**Exercise prompt**
Nothing in the data should be left out or altered when it is retyped.

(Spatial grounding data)
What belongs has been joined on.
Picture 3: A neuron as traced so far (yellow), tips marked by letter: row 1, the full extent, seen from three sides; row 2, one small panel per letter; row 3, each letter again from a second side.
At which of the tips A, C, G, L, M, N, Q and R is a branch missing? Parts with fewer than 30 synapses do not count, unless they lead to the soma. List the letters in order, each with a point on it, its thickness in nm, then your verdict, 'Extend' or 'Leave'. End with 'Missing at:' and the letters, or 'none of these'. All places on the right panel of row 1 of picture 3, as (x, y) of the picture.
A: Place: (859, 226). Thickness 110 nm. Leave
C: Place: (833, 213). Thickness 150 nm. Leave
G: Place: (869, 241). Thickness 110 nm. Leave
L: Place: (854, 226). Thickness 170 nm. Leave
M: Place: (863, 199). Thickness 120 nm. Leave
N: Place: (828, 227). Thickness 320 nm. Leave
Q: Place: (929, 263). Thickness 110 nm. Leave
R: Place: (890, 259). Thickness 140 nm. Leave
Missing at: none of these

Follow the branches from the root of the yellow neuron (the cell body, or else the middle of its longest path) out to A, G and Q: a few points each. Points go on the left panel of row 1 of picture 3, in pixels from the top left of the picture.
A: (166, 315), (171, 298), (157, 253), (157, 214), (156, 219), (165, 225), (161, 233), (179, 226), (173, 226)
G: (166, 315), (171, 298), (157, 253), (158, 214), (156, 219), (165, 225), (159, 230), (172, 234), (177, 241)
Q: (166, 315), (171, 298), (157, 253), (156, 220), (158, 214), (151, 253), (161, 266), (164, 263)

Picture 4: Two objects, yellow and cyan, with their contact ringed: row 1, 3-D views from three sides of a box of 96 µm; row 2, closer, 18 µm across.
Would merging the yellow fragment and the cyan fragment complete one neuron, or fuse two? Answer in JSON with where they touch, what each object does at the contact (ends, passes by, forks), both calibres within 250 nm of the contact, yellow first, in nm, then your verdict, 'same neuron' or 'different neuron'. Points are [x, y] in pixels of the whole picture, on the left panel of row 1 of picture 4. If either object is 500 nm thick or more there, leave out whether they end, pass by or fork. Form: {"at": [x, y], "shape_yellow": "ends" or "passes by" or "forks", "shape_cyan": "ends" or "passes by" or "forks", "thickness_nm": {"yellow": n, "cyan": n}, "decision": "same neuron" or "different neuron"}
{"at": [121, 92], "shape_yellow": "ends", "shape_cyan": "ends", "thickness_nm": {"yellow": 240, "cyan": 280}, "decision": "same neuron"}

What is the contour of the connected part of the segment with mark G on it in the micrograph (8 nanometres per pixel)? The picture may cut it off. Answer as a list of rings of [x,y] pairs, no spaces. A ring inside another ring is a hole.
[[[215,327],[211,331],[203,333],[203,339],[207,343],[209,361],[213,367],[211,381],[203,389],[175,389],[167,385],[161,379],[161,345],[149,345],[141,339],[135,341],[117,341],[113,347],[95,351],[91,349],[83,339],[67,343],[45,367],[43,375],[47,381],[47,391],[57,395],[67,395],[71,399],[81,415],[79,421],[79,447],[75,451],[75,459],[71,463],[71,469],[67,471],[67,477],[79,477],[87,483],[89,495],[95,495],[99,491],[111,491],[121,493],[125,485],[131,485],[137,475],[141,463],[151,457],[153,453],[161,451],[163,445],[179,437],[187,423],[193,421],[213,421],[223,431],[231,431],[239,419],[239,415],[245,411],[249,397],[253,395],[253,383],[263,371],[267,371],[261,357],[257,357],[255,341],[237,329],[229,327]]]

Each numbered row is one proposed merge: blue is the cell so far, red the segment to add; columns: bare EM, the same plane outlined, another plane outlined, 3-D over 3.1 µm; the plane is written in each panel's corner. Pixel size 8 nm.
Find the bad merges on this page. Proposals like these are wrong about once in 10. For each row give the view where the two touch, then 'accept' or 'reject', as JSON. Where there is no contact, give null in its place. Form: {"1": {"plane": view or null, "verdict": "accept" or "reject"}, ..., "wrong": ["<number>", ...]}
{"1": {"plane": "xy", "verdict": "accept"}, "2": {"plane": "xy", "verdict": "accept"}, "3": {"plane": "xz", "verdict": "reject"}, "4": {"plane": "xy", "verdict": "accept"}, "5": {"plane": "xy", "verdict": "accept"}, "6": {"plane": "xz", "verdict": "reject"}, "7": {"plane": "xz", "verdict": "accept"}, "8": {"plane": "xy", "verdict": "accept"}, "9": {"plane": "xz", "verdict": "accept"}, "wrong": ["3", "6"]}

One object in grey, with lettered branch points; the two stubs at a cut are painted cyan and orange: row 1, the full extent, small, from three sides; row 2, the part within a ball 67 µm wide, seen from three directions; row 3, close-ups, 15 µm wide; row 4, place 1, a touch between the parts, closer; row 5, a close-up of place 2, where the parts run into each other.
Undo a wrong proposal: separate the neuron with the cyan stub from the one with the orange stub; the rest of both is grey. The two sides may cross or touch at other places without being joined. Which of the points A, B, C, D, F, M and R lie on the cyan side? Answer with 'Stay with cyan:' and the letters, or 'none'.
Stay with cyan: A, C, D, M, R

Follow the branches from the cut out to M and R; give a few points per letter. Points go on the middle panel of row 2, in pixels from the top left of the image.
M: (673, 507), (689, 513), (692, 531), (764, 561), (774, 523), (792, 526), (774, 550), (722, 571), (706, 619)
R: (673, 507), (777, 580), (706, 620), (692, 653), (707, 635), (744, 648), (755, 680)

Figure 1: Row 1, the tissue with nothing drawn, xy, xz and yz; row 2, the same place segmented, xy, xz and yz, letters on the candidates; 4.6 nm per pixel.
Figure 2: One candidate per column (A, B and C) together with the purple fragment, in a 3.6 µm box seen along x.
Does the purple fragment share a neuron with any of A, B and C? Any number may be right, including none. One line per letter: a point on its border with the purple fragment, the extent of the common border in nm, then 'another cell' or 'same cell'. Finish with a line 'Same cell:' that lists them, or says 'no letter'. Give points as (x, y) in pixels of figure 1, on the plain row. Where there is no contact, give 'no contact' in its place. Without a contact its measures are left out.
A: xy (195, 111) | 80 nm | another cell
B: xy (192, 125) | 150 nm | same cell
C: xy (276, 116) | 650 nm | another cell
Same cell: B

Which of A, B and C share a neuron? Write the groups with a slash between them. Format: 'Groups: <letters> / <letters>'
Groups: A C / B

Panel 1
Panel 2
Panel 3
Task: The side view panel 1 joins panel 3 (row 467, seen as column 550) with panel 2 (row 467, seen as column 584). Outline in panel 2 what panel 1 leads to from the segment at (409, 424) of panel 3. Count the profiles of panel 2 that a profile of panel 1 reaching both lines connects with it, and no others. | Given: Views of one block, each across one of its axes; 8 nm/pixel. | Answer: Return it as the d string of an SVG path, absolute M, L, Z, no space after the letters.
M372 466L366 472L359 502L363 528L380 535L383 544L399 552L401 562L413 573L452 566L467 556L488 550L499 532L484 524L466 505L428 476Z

**Solution to the problem**
What belongs has been joined on.
Picture 3: A neuron as traced so far (yellow), tips marked by letter: row 1, the full extent, seen from three sides; row 2, one small panel per letter; row 3, each letter again from a second side.
At which of the tips A, C, G, L, M, N, Q and R is a branch missing? Parts with fewer than 30 synapses do not count, unless they lead to the soma. List the letters in order, each with a point on it, its thickness in nm, then your verdict, 'Extend' or 'Leave'. End with 'Missing at:' and the letters, or 'none of these'. All places on the right panel of row 1 of picture 3, as (x, y) of the picture.
A: Place: (859, 226). Thickness 110 nm. Leave
C: Place: (833, 213). Thickness 150 nm. Leave
G: Place: (869, 241). Thickness 110 nm. Leave
L: Place: (854, 226). Thickness 170 nm. Leave
M: Place: (863, 199). Thickness 120 nm. Leave
N: Place: (828, 227). Thickness 320 nm. Leave
Q: Place: (929, 263). Thickness 110 nm. Leave
R: Place: (890, 259). Thickness 140 nm. Leave
Missing at: none of these

Follow the branches from the root of the yellow neuron (the cell body, or else the middle of its longest path) out to A, G and Q: a few points each. Points go on the left panel of row 1 of picture 3, in pixels from the top left of the picture.
A: (166, 315), (171, 298), (157, 253), (157, 214), (156, 219), (165, 225), (161, 233), (179, 226), (173, 226)
G: (166, 315), (171, 298), (157, 253), (158, 214), (156, 219), (165, 225), (159, 230), (172, 234), (177, 241)
Q: (166, 315), (171, 298), (157, 253), (156, 220), (158, 214), (151, 253), (161, 266), (164, 263)

Picture 4: Two objects, yellow and cyan, with their contact ringed: row 1, 3-D views from three sides of a box of 96 µm; row 2, closer, 18 µm across.
Would merging the yellow fragment and the cyan fragment complete one neuron, or fuse two? Answer in JSON with where they touch, what each object does at the contact (ends, passes by, forks), both calibres within 250 nm of the contact, yellow first, in nm, then your verdict, 'same neuron' or 'different neuron'. Points are [x, y] in pixels of the whole picture, on the left panel of row 1 of picture 4. If either object is 500 nm thick or more there, leave out whether they end, pass by or fork. Form: {"at": [x, y], "shape_yellow": "ends" or "passes by" or "forks", "shape_cyan": "ends" or "passes by" or "forks", "thickness_nm": {"yellow": n, "cyan": n}, "decision": "same neuron" or "different neuron"}
{"at": [121, 92], "shape_yellow": "ends", "shape_cyan": "ends", "thickness_nm": {"yellow": 240, "cyan": 280}, "decision": "same neuron"}

What is the contour of the connected part of the segment with mark G on it in the micrograph (8 nanometres per pixel)? The picture may cut it off. Answer as a list of rings of [x,y] pairs, no spaces. A ring inside another ring is a hole.
[[[215,327],[211,331],[203,333],[203,339],[207,343],[209,361],[213,367],[211,381],[203,389],[175,389],[167,385],[161,379],[161,345],[149,345],[141,339],[135,341],[117,341],[113,347],[95,351],[91,349],[83,339],[67,343],[45,367],[43,375],[47,381],[47,391],[57,395],[67,395],[71,399],[81,415],[79,421],[79,447],[75,451],[75,459],[71,463],[71,469],[67,471],[67,477],[79,477],[87,483],[89,495],[95,495],[99,491],[111,491],[121,493],[125,485],[131,485],[137,475],[141,463],[151,457],[153,453],[161,451],[163,445],[179,437],[187,423],[193,421],[213,421],[223,431],[231,431],[239,419],[239,415],[245,411],[249,397],[253,395],[253,383],[263,371],[267,371],[261,357],[257,357],[255,341],[237,329],[229,327]]]

Each numbered row is one proposed merge: blue is the cell so far, red the segment to add; columns: bare EM, the same plane outlined, another plane outlined, 3-D over 3.1 µm; the plane is written in each panel's corner. Pixel size 8 nm.
Find the bad merges on this page. Proposals like these are wrong about once in 10. For each row give the view where the two touch, then 'accept' or 'reject', as JSON. Where there is no contact, give null in its place. Form: {"1": {"plane": view or null, "verdict": "accept" or "reject"}, ..., "wrong": ["<number>", ...]}
{"1": {"plane": "xy", "verdict": "accept"}, "2": {"plane": "xy", "verdict": "accept"}, "3": {"plane": "xz", "verdict": "reject"}, "4": {"plane": "xy", "verdict": "accept"}, "5": {"plane": "xy", "verdict": "accept"}, "6": {"plane": "xz", "verdict": "reject"}, "7": {"plane": "xz", "verdict": "accept"}, "8": {"plane": "xy", "verdict": "accept"}, "9": {"plane": "xz", "verdict": "accept"}, "wrong": ["3", "6"]}

One object in grey, with lettered branch points; the two stubs at a cut are painted cyan and orange: row 1, the full extent, small, from three sides; row 2, the part within a ball 67 µm wide, seen from three directions; row 3, close-ups, 15 µm wide; row 4, place 1, a touch between the parts, closer; row 5, a close-up of place 2, where the parts run into each other.
Undo a wrong proposal: separate the neuron with the cyan stub from the one with the orange stub; the rest of both is grey. The two sides may cross or touch at other places without being joined. Which of the points A, B, C, D, F, M and R lie on the cyan side? Answer with 'Stay with cyan:' and the letters, or 'none'.
Stay with cyan: A, C, D, M, R

Follow the branches from the cut out to M and R; give a few points per letter. Points go on the middle panel of row 2, in pixels from the top left of the image.
M: (673, 507), (689, 513), (692, 531), (764, 561), (774, 523), (792, 526), (774, 550), (722, 571), (706, 619)
R: (673, 507), (777, 580), (706, 620), (692, 653), (707, 635), (744, 648), (755, 680)

Figure 1: Row 1, the tissue with nothing drawn, xy, xz and yz; row 2, the same place segmented, xy, xz and yz, letters on the candidates; 4.6 nm per pixel.
Figure 2: One candidate per column (A, B and C) together with the purple fragment, in a 3.6 µm box seen along x.
Does the purple fragment share a neuron with any of A, B and C? Any number may be right, including none. One line per letter: a point on its border with the purple fragment, the extent of the common border in nm, then 'another cell' or 'same cell'. Finish with a line 'Same cell:' that lists them, or says 'no letter'. Give points as (x, y) in pixels of figure 1, on the plain row. Where there is no contact, give 'no contact' in its place. Without a contact its measures are left out.
A: xy (195, 111) | 80 nm | another cell
B: xy (192, 125) | 150 nm | same cell
C: xy (276, 116) | 650 nm | another cell
Same cell: B

Which of A, B and C share a neuron? Write the groups with a slash between them. Format: 'Groups: <letters> / <letters>'
Groups: A C / B

Panel 1
Panel 2
Panel 3
Task: The side view panel 1 joins panel 3 (row 467, seen as column 550) with panel 2 (row 467, seen as column 584). Outline in panel 2 what panel 1 leads to from the segment at (409, 424) of panel 3. Count the profiles of panel 2 that a profile of panel 1 reaching both lines connects with it, and no others. | Given: Views of one block, each across one of its axes; 8 nm/pixel. | Answer: Return it as the d string of an SVG path, absolute M, L, Z, no space after the letters.
M372 466L366 472L359 502L363 528L380 535L383 544L399 552L401 562L413 573L452 566L467 556L488 550L499 532L484 524L466 505L428 476Z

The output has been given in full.